Um livro infame: "O Marquês da Bacalhôa"
As qualidades intelectuais e artísticas que não podiam ser negadas a D. Carlos, notável pintor naturalista e estudioso dos recursos oceanográficos da costa portuguesa, faziam contraste com o seu fundo de carácter, hedonista e sobranceiro. O monarca tratava toda a gente por tu, desde os serviçais do Paço aos chefes dos governos. Era dado aos “prazeres da carne”, estando longe de constituir um modelo de marido exemplar. Coleccionava amantes e rumava frequentemente a Paris, para beber champanhe na companhia de coristas complacentes. Constava que nos regressos ao pátrio torrão, ao cruzar a fronteira, proferia desabafos como este: “Cá regresso eu à piolheira”. Um dos inúmeros escândalos de costumes do seu reinado teve-o como protagonista. D. Carlos quis ter por perto uma senhora com quem se relacionara intimamente. Por isso, mandou comprar, através da mediação do juiz António Maria da Veiga, espécie de inquisidor-mor das políticas oposicionistas, dois prédios bem próximo do Paço da Ajuda, mais concretamente na zona de Belém, para que as suas visitas fossem mais cómodas e talvez mais frequentes. Mas o caso transpirou para a opinião pública com grande estrondo. O próprio jornal republicano A Luta lhe fez publicidade, declarando em letra redonda que a compra apenas se destinara a encobrir os amores clandestinos do rei. O caso atingiu tais proporções que João Franco teve de destituir das suas funções o juiz Veiga. Por outro lado, a rainha-mãe, D. Maria Pia, embora bastante popular junto dos mais humildes, dava-se a gastos sumptuários e parecia não ter a mais pequena ideia da situação angustiosa das finanças públicas do Reino. Todos estavam lembrados da avultada quantia de mais de cinquenta contos de réis que D. Maria Pia gastara nas obras do seu guarda-roupa do Palácio da Ajuda. As críticas, por isso, dardejavam com frequência, alvejando a família real e atingindo-a na sua própria dignidade.
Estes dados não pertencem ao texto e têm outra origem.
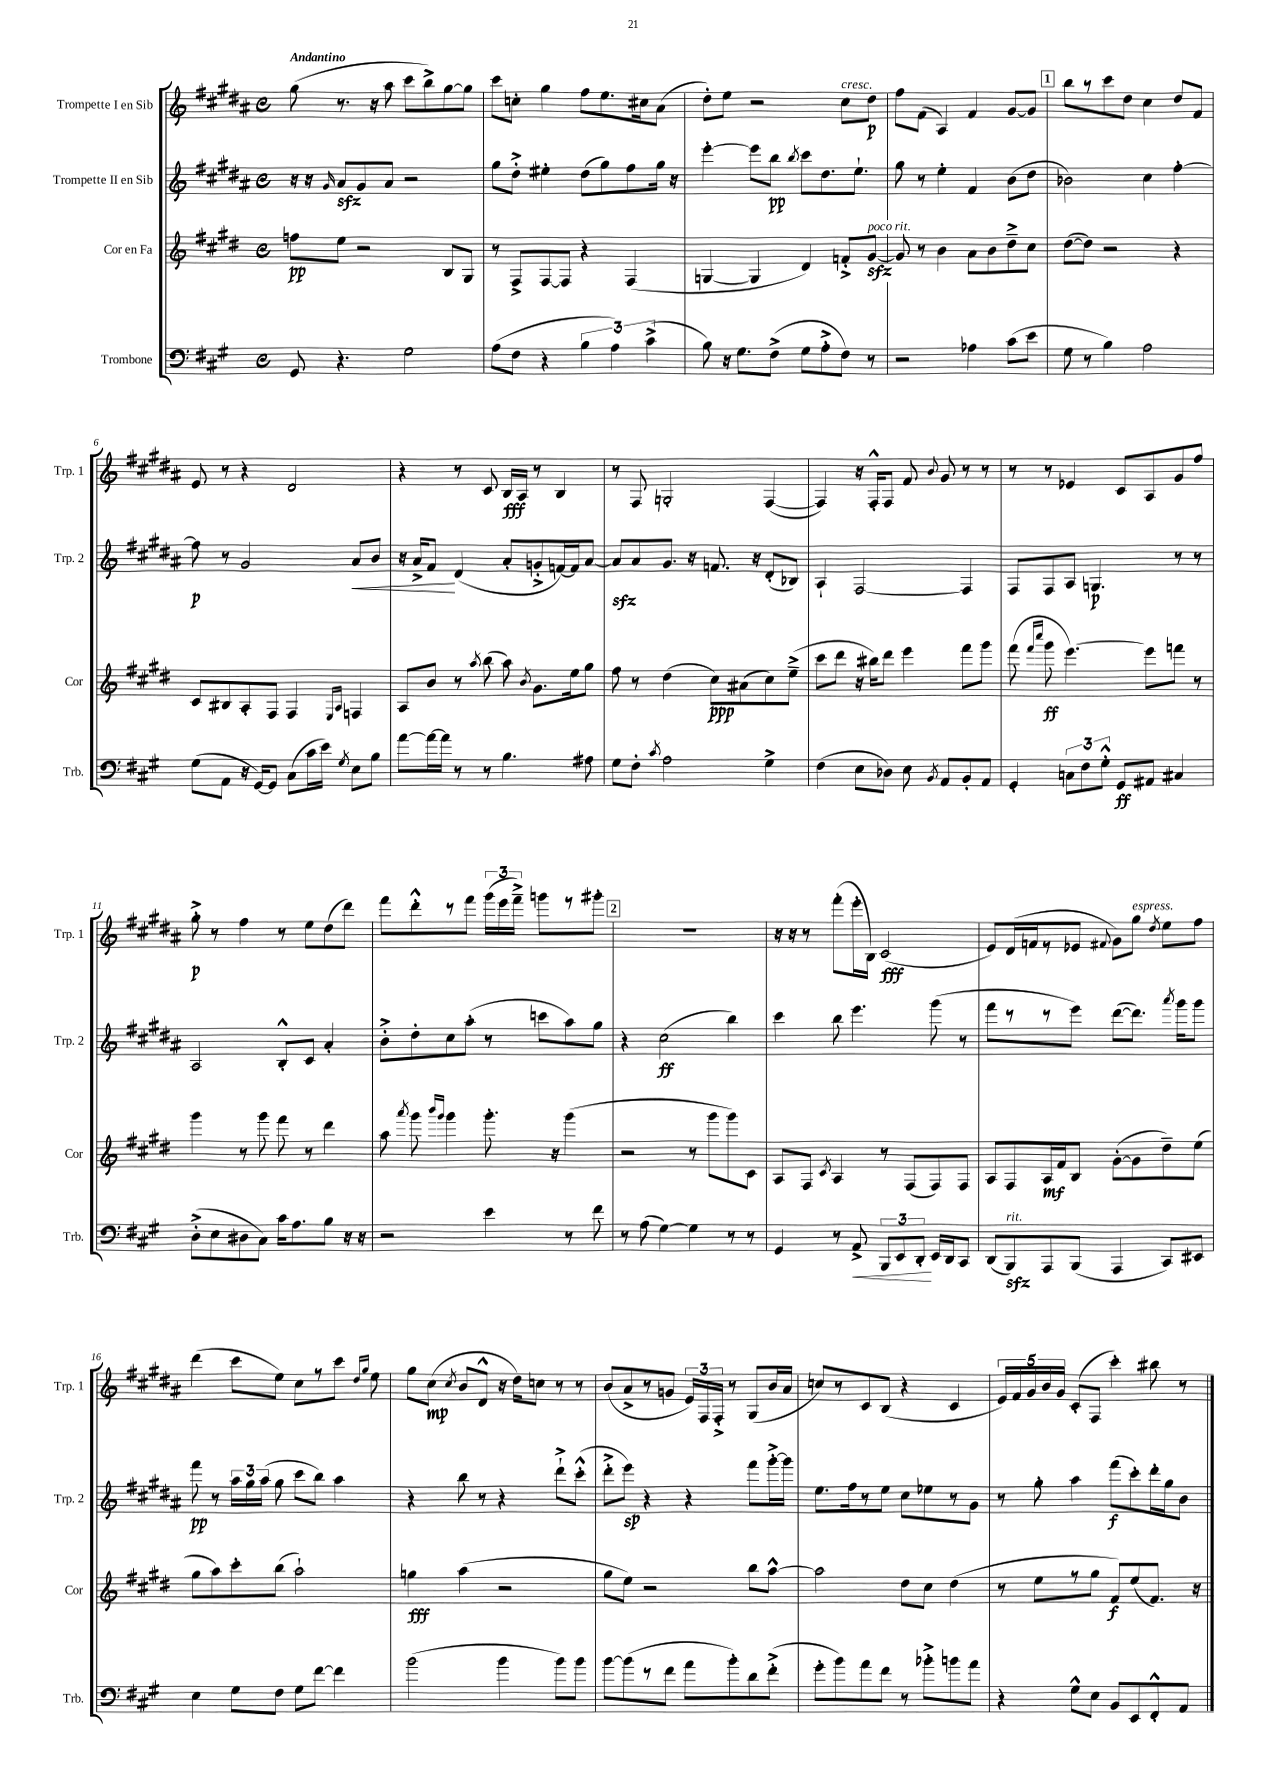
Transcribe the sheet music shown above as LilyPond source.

<<
\new StaffGroup <<
\new Staff = "s0" \with { instrumentName = "Trompette I en Sib" shortInstrumentName = "Trp. 1" } {
    \clef treble \key b \major \defaultTimeSignature \time 4/4 \tempo "Andantino"
    \autoBeamOff gis''8( r8. r16 ais''8 cis'''8[ b''8->) gis''8~ gis''8] |
    cis'''8[ c''8]-. gis''4 fis''8[ e''8. cis''16 ais'8]( |
    dis''8[-.) e''8] r2 cis''8[^\markup { \italic "cresc." } dis''8]\p |
    fis''8[ fis'8]( ais4) fis'4 gis'8[~ gis'8] |
    \mark \markup { \box "1" } b''8[ r8 cis'''8 dis''8] cis''4 dis''8[ fis'8] |
    e'8 r8 r4 dis'2 |
    r4 r8 cis'8 b16[\fff ais16] r8 b4 |
    r8 fis8 g2-. fis4~( |
    fis4) r16 fis16[-.-^ fis8] fis'8 \appoggiatura { b'8 } gis'8 r8 r8 |
    r8 r8 ees'4 cis'8[ ais8 gis'8 fis''8] |
    gis''8-.->\p r8 fis''4 r8 e''8[ dis''8( dis'''8]) |
    fis'''8[ dis'''8-.-^ r8 fis'''8] \tuplet 3/2 { gis'''16[( e'''16 fis'''16]--->) } g'''8[ r8 gis'''8]-. |
    \mark \markup { \box "2" } R1 |
    r16 r16 r8 fis'''8[-.( e'''16-. b16]) cis'2\fff( |
    e'8[) dis'16( f'16 r8 ees'8] \appoggiatura { fis'8 } gis'8[) gis''8]^\markup { \italic "espress." } \acciaccatura { dis''8 } e''8[ fis''8] |
    dis'''4( cis'''8[ e''8]) cis''8[ r8 cis'''8] \grace { dis''16[ gis''16] } e''8 |
    gis''8[ cis''8]\mp( \acciaccatura { cis''8 } b'8[ dis'8]-^ r16 dis''16[) c''8] r8 r8 |
    b'8[( ais'8-> r8 g'8] \tuplet 3/2 { e'16[) fis16 fis16]-.-> } r8 gis8[( b'16 ais'16] |
    c''8[) r8 cis'8 b8]( r4 cis'4 |
    \tuplet 5/4 { e'16[) fis'16 gis'16 b'16 gis'16] } cis'8[-.( fis8] cis'''4-.) bis''8 r8 \bar "|." |
}
\new Staff = "s1" \with { instrumentName = "Trompette II en Sib" shortInstrumentName = "Trp. 2" } {
    \clef treble \key b \major \defaultTimeSignature \time 4/4
    \autoBeamOff r16 r16 \grace { gis'16 } ais'8[\sfz gis'8 ais'8] r2 |
    gis''8[ dis''8]-.-> eis''4-. dis''8[( gis''8) fis''8 gis''16] r16 |
    e'''4~-. e'''8[ b''8]\pp \acciaccatura { b''8 } cis'''8[ dis''8. e''8.]-! |
    gis''8 r8 e''4-. fis'4 b'8[( dis''8] |
    \mark \markup { \box "1" } bes'2) cis''4 fis''4~-. |
    fis''8\p r8 gis'2 ais'8[\< b'8] |
    r16 ais'16[-> fis'8]\! dis'4( ais'8[-. g'8-.-> f'16~) f'16 ais'8]~ |
    ais'8[\sfz ais'8 gis'8.] r16 f'8. r16 dis'8[-.( bes8]) |
    ais4-! fis2~ fis4 |
    fis8[ fis8 ais8] g4.\p r8 r8 |
    ais2 b8[-.-^ cis'8] ais'4-. |
    b'8[-.-> dis''8-. cis''8 ais''8]-.( r8 c'''8[ ais''8) gis''8] |
    \mark \markup { \box "2" } r4 cis''2\ff( b''4) |
    cis'''4 b''8 e'''4. gis'''8( r8 |
    fis'''8[ r8 r8 e'''8]) dis'''8[~( dis'''8.]) \acciaccatura { ais'''8 } gis'''16[ gis'''8] |
    fis'''8\pp r8 \tuplet 3/2 { ais''16[ gis''16 ais''16]( } gis''8 cis'''8[ b''8]) ais''4 |
    r4 b''8 r8 r4 dis'''8[-!-> cis'''8]-.-^( |
    dis'''8[-.-> e'''8]\sp) r4 r4 fis'''8[ gis'''16~-.-> gis'''16] |
    e''8.[ fis''16 r8 e''8] cis''8[ ees''8 r8 gis'8] |
    r8 gis''8-. ais''4 fis'''8[\f( cis'''8-.) dis'''16-. gis''16 b'8] \bar "|." |
}
\new Staff = "s2" \with { instrumentName = "Cor en Fa" shortInstrumentName = "Cor" } {
    \clef treble \key e \major \defaultTimeSignature \time 4/4
    \autoBeamOff f''8[\pp e''8] r2 b8[ gis8] |
    r8 fis8[-> fis8~ fis8] r4 fis4( |
    g4~ g4 dis'4) f'8[-.-> gis'8]~\sfz^\markup { \italic "poco rit." } |
    gis'8 r8 b'4 a'8[ b'8 dis''8---> cis''8] |
    \mark \markup { \box "1" } dis''8[~( dis''8]) r2 r4 |
    cis'8[ bis8 a8-. fis8] fis4 \grace { e16[ a16] } f4 |
    a8[ b'8] r8 \acciaccatura { a''8 } b''8( a''8) \acciaccatura { b'8 } gis'8.[ e''16 gis''8] |
    fis''8 r8 dis''4( cis''8[\ppp) ais'8( cis''8) e''8]--->( |
    cis'''8[ dis'''8] r16 bis''16[) dis'''8] e'''4 fis'''8[ gis'''8] |
    fis'''8( \grace { fis'''16[ cis''''16] } gis'''8\ff e'''4.~) e'''8[ f'''8] r8 |
    gis'''4 r8 gis'''8 fis'''8 r8 dis'''4 |
    a''8 \acciaccatura { a'''8 } gis'''8 \grace { b'''16[ gis'''16] } gis'''4 gis'''8.-. r16 gis'''4( |
    \mark \markup { \box "2" } r2 r8 gis'''8[ gis'''8) cis'8] |
    a8[ fis8] \acciaccatura { cis'8 } a4 r8 fis8[( fis8) fis8] |
    a8[ fis8 a16\mf fis'16 b8] gis'8[~-.( gis'8 dis''8--) e''8]( |
    gis''8[ a''8) cis'''8-. b''8]( a''2-!) |
    g''4\fff a''4( r2 |
    gis''8[ e''8]) r2 b''8[ a''8]~-^ |
    a''2 dis''8[ cis''8] dis''4( |
    r8 e''8[ r8 gis''8] fis'8[\f) e''8( fis'8.]) r16 \bar "|." |
}
\new Staff = "s3" \with { instrumentName = "Trombone" shortInstrumentName = "Trb." } {
    \clef bass \key a \major \defaultTimeSignature \time 4/4
    \autoBeamOff gis,8 r4. gis2 |
    a8[( fis8] r4 \tuplet 3/2 { b4 a4) cis'4->( } |
    b8) r16 gis8.[ fis8]->( gis8[ a8-.-> fis8]) r8 |
    r2 aes4 cis'8[( e'8] |
    \mark \markup { \box "1" } gis8 r8 b4) a2 |
    gis8[( a,8] r16 gis,16[~) gis,8] cis8[( cis'16 e'16]) \acciaccatura { gis8 } e8[ b8] |
    a'8[~ a'16~ a'16] r8 r8 b4. ais8 |
    gis8[ fis8]-. \acciaccatura { cis'8 } a2 gis4-> |
    fis4( e8[ des8]) e8 \acciaccatura { b,8 } a,8[ b,8-. a,8] |
    gis,4-. \tuplet 3/2 { c8[ fis8 gis8]-.-^ } gis,8[\ff ais,8] cis4 |
    d8[-.->( e8 dis8 cis8]) cis'16[ a8. b8] r16 r16 |
    r2 e'4 r8 fis'8 |
    \mark \markup { \box "2" } r8 a8( gis4~) gis4 r8 r8 |
    gis,4 r8 a,8->\< \tuplet 3/2 { b,,8[ e,8 d,8]-.\! } e,16[ d,16 cis,8] |
    d,8[( b,,8\sfz^\markup { \italic "rit." }) a,,8 b,,8]( a,,4 cis,8[) eis,8] |
    e4 gis8[ fis8] gis8[ fis'8]~ fis'4 |
    b'2( b'4 b'8[) b'8] |
    b'8[~ b'8( r8 fis'8] a'8[ b'8-.) d'8 fis'8]-.->( |
    gis'8[-. b'8) a'8 fis'8] r8 bes'8[-.-> b'8 a'8] |
    r4 gis8[-^ e8] b,8[ e,8 fis,8-.-^ a,8] \bar "|." |
}
>>
>>
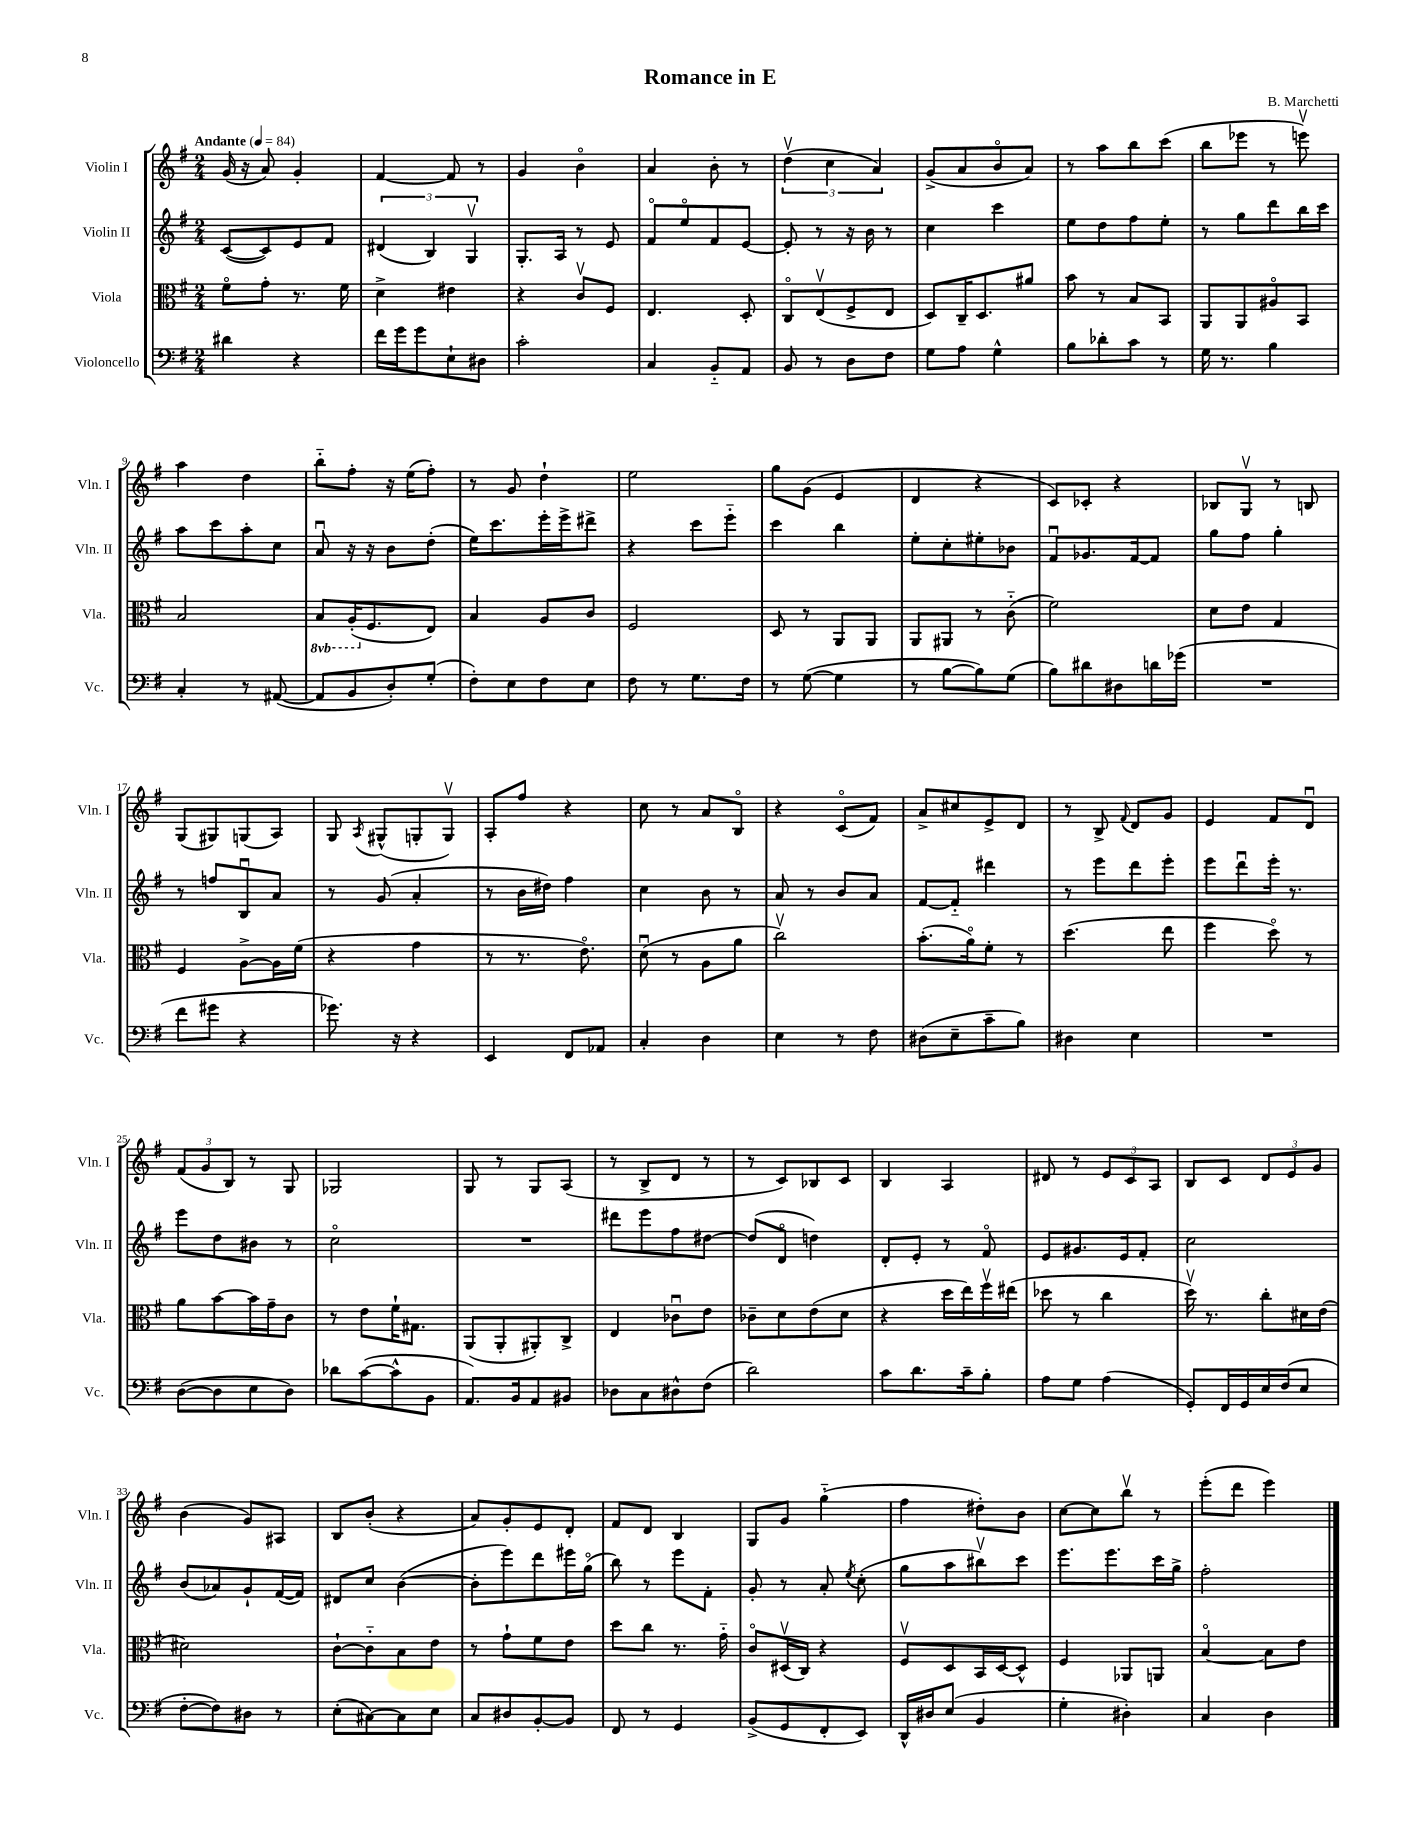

Sendo caçador inveterado, D. Carlos ausentava-se de Lisboa mais vezes do que o bom senso aconselharia, procurando nas suas coutadas de Vila Viçosa as peças de caça que a sua pontaria ia abatendo.
Não foi surpresa, por isso, que António de Albuquerque, um plumitivo sem grandes escrúpulos e também sem grandes talentos literários, fizesse surgir sob anonimato um romance panfleto infamante para D. Carlos e os seus familiares, intitulado O Marquês da Bacalhôa. O livro apareceu em meados de Janeiro de 1908 e fez imediatamente um sucesso estrondoso. Dado o seu conteúdo escandaloso, foi imediatamente apreendido. Mas isso só lhe aumentou a procura, continuando a circular e a ter potenciais leitores, que o procuravam obter por portas travessas. O tema central, nele desenvolvido, residia numa descrição deplorável da vida do Paço e dos mais directos familiares do rei. Eram todos caracterizados como dissolutos, sensuais e dúplices, faltando a todos os compromissos, mesmo os conjugais. Em suma, o livro era um registo imaginário de cenas de alcova e de episódios deslustrantes, enxovalhando a todos os níveis a realeza e a aristocracia mais próxima da Corte. E como o romance misturava, com malévolo engenho e pretensão de realidade, cenas e episódios verosímeis com alusões e imputações meramente fantasistas, a curiosidade citadina respondeu a tais estímulos com uma excepcional e generalizada curiosidade. A prova do estado comatoso do regime foi, de algum modo, certificada pela fraca reacção a este vergonhoso escrito. Os protestos dos monárquicos não se fizeram ouvir senão muito debilmente. O campo republicano rejubilou discretamente, vendo na desqualificação moral da família real e dos seus áulicos a concretização de um dos objectivos da sua própria propaganda.